Task to carry out
Every line with "Rendered" in it should be copied from the data.

Data records
——————————

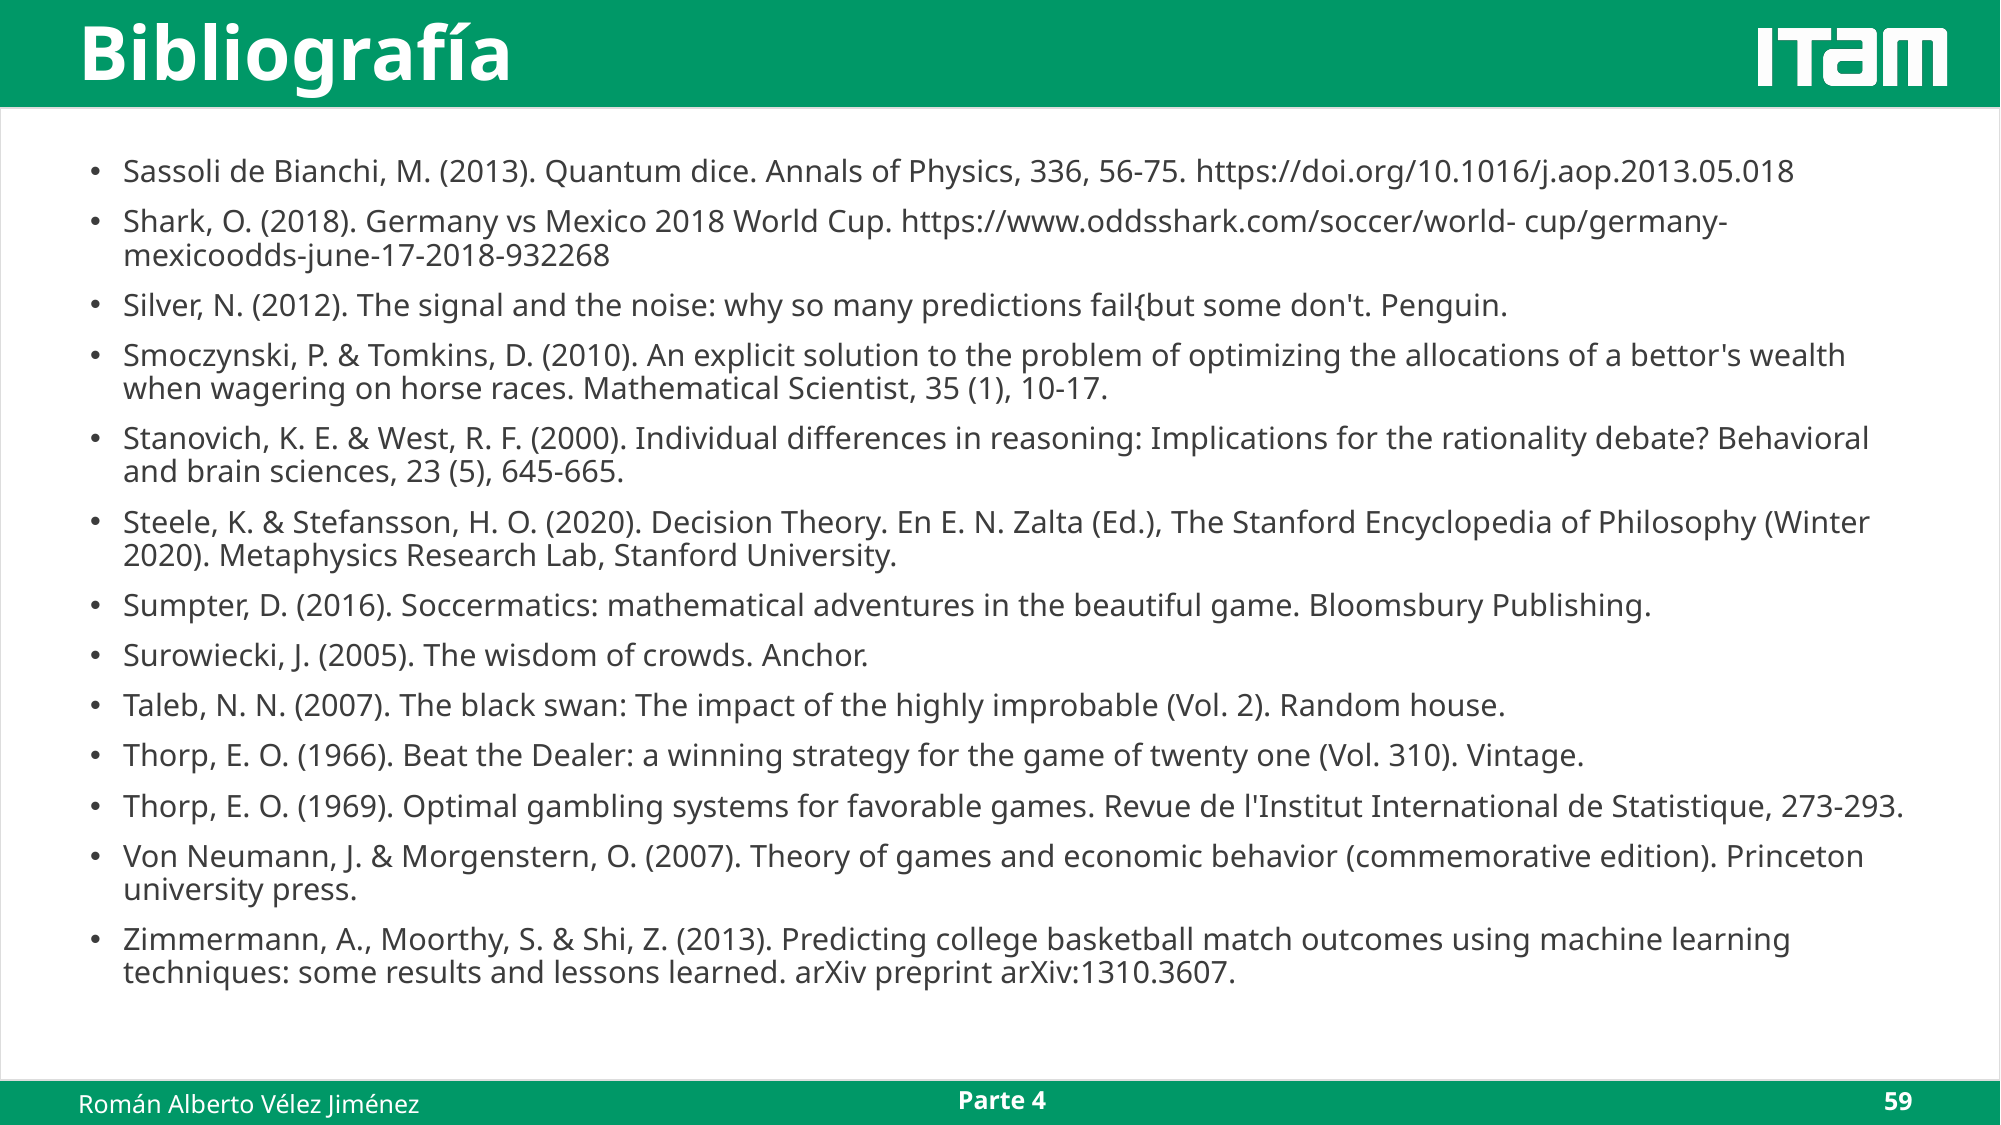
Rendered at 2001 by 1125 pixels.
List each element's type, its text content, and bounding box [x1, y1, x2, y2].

picture [1740, 10, 1965, 104]
slide_number 59 [1477, 1080, 1928, 1125]
title Bibliografía [63, 26, 1721, 86]
list Sassoli de Bianchi, M. (2013). Quantum dice. Annals of Physics, 336, 56-75. https://doi.org/10.1016/j.aop.2013.05.018 Shark, O. (2018). Germany vs Mexico 2018 World Cup. https://www.oddsshark.com/soccer/world- cup/germany- mexicoodds-june-17-2018-932268 Silver, N. (2012). The signal and the noise: why so many predictions fail{but some don't. Penguin. Smoczynski, P. & Tomkins, D. (2010). An explicit solution to the problem of optimizing the allocations of a bettor's wealth when wagering on horse races. Mathematical Scientist, 35 (1), 10-17. Stanovich, K. E. & West, R. F. (2000). Individual differences in reasoning: Implications for the rationality debate? Behavioral and brain sciences, 23 (5), 645-665. Steele, K. & Stefansson, H. O. (2020). Decision Theory. En E. N. Zalta (Ed.), The Stanford Encyclopedia of Philosophy (Winter 2020). Metaphysics Research Lab, Stanford University. Sumpter, D. (2016). Soccermatics: mathematical adventures in the beautiful game. Bloomsbury Publishing. Surowiecki, J. (2005). The wisdom of crowds. Anchor. Taleb, N. N. (2007). The black swan: The impact of the highly improbable (Vol. 2). Random house. Thorp, E. O. (1966). Beat the Dealer: a winning strategy for the game of twenty one (Vol. 310). Vintage. Thorp, E. O. (1969). Optimal gambling systems for favorable games. Revue de l'Institut International de Statistique, 273-293. Von Neumann, J. & Morgenstern, O. (2007). Theory of games and economic behavior (commemorative edition). Princeton university press. Zimmermann, A., Moorthy, S. & Shi, Z. (2013). Predicting college basketball match outcomes using machine learning techniques: some results and lessons learned. arXiv preprint arXiv:1310.3607. [75, 148, 1920, 1031]
list Parte 4 [551, 1080, 1453, 1125]
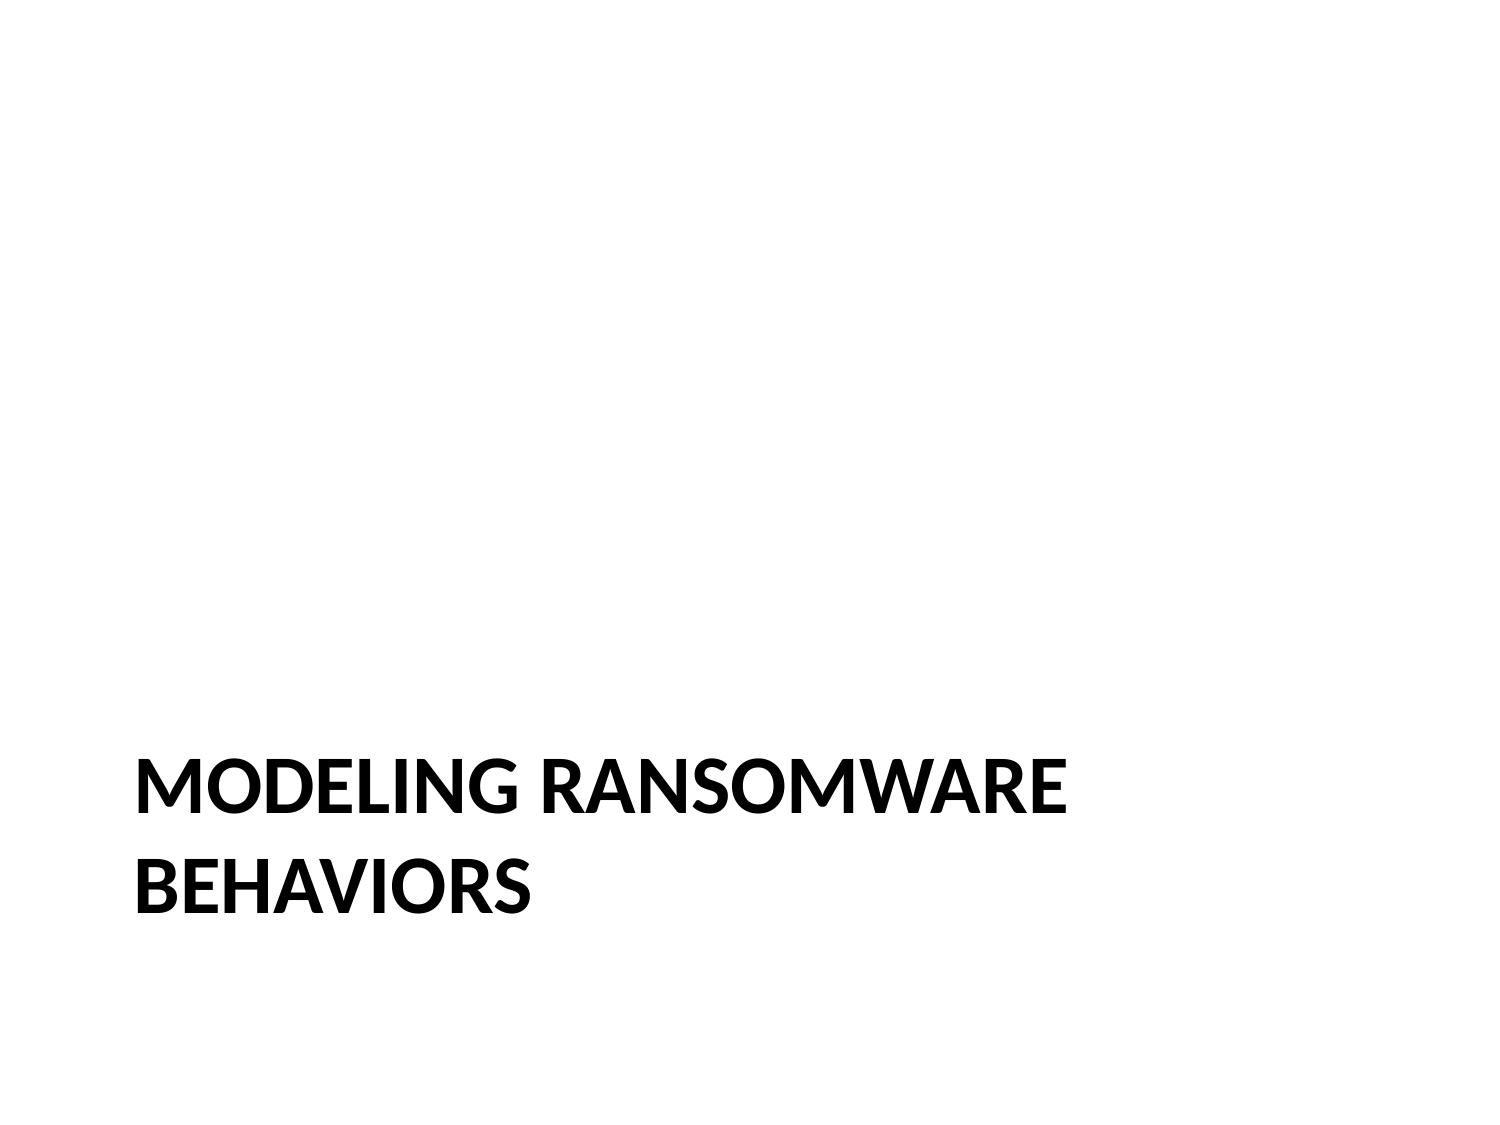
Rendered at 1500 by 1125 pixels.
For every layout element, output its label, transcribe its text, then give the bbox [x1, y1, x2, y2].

title Modeling Ransomware Behaviors [118, 722, 1394, 947]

——————————

Solution to the exercise
Rendered at 2001 by 1125 pixels.
Rendered at 1500 by 1125 pixels.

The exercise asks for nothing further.